■ **Written task**:
How many lines in the rows below contain the word "percentage"? Reply with the number alone.

■ **Dataset content**:

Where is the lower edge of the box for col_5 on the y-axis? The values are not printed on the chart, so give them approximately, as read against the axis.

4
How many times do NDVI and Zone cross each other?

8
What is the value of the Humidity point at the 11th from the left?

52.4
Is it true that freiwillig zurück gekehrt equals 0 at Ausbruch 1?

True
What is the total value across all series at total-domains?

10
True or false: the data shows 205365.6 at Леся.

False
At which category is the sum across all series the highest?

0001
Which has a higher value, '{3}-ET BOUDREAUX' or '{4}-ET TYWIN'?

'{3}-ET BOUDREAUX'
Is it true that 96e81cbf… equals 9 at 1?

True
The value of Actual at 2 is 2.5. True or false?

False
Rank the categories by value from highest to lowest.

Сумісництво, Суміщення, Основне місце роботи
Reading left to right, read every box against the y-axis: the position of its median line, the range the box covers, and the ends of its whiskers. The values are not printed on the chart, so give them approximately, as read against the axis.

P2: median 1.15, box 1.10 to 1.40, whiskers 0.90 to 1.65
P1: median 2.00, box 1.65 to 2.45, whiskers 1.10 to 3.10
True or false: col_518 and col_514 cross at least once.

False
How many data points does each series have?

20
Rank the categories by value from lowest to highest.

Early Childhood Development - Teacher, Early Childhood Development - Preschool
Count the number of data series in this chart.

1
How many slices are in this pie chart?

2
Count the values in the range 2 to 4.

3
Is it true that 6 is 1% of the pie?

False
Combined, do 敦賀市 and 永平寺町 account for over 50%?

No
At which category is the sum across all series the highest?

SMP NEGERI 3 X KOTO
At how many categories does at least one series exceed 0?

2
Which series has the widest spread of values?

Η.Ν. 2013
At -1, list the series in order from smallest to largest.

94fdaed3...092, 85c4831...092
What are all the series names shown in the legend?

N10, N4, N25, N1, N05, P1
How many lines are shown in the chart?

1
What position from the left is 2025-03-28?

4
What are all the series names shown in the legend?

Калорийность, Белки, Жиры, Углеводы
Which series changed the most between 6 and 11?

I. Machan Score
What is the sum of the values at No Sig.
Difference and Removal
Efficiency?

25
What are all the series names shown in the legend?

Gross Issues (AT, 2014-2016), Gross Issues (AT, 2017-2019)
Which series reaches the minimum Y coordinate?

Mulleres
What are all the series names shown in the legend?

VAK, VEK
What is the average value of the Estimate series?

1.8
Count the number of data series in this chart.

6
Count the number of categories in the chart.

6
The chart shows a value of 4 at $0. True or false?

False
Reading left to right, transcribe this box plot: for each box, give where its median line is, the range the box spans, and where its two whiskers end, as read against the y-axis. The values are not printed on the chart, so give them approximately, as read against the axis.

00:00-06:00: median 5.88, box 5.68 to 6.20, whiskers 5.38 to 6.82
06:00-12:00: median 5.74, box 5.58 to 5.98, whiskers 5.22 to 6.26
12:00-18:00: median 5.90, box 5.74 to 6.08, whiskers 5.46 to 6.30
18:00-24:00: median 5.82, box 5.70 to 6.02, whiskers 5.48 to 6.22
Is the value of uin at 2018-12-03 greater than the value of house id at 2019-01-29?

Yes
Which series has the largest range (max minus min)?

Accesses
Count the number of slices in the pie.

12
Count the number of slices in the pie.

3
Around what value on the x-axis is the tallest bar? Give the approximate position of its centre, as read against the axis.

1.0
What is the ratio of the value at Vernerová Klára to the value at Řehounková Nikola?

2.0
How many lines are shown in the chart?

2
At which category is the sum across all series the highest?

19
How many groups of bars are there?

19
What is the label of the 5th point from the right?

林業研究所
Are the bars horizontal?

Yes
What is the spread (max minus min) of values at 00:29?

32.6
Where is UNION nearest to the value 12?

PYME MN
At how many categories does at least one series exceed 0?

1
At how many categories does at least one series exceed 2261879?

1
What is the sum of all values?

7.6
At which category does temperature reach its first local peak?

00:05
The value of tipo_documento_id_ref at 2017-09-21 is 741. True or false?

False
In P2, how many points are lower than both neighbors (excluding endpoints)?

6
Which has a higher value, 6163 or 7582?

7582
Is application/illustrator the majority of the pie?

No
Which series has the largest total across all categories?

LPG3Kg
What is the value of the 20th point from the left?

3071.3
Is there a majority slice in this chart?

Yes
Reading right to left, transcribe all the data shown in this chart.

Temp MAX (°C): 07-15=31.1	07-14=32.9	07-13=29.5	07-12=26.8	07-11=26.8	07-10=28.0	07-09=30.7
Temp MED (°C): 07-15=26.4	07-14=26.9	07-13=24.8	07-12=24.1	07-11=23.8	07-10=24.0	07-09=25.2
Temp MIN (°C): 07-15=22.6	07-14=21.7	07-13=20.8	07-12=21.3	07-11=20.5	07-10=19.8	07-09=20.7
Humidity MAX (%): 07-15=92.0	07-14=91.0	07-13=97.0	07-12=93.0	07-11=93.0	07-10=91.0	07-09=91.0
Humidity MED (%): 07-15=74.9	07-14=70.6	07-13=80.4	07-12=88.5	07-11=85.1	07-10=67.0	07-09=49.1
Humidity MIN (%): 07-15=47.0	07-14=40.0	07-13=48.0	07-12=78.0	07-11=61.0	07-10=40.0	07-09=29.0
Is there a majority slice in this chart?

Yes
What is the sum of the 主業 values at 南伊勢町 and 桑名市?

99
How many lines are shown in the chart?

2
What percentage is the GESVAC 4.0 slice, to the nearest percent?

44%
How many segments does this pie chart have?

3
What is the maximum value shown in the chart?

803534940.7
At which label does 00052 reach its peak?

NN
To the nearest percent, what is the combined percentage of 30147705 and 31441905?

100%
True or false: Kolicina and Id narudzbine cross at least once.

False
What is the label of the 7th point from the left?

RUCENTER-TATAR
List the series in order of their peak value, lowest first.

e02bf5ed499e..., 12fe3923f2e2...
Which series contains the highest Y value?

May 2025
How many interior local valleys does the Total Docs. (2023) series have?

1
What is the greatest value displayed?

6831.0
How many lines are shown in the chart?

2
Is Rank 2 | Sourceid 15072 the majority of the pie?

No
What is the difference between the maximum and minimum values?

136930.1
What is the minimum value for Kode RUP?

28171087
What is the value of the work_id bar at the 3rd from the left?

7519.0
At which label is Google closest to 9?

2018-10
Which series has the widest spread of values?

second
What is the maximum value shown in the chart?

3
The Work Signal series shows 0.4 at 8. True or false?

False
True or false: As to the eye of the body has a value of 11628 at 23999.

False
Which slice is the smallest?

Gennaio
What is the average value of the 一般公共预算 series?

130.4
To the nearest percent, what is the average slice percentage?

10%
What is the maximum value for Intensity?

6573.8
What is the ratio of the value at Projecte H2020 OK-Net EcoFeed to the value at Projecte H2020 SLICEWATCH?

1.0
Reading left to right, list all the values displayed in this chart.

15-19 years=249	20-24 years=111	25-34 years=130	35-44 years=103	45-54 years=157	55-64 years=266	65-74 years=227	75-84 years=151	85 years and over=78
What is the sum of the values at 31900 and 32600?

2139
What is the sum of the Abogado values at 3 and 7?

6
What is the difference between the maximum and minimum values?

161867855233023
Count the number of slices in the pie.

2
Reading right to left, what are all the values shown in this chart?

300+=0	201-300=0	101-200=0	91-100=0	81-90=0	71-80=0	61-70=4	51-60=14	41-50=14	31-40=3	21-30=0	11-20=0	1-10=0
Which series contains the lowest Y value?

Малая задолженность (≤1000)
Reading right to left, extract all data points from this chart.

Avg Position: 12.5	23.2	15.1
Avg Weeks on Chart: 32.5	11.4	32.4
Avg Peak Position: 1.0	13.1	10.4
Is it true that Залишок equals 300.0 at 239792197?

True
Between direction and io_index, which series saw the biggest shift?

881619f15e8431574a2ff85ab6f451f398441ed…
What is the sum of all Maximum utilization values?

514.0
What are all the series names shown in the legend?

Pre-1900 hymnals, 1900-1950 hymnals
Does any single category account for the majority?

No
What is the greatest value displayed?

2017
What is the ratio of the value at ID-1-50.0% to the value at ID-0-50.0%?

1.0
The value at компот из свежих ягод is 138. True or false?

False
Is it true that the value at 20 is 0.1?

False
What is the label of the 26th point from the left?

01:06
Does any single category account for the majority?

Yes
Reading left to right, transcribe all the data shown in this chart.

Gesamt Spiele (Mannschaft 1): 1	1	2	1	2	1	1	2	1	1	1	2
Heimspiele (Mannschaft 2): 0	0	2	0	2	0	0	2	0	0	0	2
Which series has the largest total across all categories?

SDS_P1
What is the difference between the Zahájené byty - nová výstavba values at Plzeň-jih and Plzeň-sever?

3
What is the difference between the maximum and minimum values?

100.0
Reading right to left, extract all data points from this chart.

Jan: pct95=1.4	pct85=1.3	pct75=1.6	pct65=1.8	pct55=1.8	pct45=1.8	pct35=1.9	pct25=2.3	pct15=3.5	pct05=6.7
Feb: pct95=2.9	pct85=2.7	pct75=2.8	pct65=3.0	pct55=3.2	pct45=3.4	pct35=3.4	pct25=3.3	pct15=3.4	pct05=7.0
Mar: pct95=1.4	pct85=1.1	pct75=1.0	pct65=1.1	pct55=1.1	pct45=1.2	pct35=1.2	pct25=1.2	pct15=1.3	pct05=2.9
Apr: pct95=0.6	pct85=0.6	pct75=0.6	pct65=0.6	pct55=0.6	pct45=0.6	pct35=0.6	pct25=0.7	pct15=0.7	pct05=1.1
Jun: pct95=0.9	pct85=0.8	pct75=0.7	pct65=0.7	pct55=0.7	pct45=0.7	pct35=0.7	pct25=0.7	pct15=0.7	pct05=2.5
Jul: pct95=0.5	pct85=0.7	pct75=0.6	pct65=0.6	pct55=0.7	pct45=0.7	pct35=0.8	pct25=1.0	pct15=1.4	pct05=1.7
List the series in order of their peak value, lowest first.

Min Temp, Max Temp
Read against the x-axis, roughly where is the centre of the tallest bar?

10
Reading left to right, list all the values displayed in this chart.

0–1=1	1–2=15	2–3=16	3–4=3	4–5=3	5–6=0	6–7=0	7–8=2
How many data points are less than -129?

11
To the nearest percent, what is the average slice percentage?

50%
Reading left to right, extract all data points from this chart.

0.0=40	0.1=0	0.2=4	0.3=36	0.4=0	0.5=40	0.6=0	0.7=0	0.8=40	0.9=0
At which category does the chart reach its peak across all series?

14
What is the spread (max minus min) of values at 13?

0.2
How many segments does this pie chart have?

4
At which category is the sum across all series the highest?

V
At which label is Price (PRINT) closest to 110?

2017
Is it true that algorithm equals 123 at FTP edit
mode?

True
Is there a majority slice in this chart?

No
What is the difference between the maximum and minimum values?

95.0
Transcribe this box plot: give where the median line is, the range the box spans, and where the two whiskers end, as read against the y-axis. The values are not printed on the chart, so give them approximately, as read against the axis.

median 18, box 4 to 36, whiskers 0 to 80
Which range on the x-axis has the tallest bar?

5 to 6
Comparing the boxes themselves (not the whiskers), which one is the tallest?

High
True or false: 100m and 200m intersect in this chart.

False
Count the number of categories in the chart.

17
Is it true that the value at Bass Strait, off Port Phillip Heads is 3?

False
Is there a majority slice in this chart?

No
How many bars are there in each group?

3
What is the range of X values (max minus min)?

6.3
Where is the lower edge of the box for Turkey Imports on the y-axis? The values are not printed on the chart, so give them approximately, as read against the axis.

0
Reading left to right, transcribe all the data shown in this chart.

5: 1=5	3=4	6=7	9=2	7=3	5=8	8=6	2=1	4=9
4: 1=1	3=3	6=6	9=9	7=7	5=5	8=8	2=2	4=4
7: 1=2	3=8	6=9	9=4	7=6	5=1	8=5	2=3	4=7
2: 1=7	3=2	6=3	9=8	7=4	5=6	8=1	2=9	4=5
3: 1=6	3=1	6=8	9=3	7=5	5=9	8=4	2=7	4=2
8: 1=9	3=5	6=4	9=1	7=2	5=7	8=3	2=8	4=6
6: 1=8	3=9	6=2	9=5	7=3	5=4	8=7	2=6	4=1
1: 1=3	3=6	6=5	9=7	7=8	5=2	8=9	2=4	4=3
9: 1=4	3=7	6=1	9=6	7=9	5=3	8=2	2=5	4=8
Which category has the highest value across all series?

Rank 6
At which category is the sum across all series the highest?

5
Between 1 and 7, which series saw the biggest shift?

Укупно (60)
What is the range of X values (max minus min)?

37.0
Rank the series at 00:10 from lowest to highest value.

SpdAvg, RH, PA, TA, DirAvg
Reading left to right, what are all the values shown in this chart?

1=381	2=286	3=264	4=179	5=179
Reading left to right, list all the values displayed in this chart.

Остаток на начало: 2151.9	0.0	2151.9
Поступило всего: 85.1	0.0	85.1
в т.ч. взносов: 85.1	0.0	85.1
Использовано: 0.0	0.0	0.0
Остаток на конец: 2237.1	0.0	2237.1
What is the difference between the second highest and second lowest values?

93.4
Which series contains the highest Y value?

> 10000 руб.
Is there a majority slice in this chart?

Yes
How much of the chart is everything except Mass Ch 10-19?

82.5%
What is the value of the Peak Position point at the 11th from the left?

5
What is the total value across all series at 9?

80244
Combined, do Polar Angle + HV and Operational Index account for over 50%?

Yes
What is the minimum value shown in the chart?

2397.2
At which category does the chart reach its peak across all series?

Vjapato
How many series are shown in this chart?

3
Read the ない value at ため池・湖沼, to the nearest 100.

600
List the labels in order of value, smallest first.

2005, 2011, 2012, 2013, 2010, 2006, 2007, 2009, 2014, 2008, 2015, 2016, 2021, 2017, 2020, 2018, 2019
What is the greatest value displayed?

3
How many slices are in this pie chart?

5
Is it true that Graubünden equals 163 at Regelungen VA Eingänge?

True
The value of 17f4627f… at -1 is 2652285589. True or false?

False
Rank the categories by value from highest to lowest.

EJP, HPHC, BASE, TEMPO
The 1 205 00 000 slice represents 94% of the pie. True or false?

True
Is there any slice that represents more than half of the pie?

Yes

■ **Answer below**:
4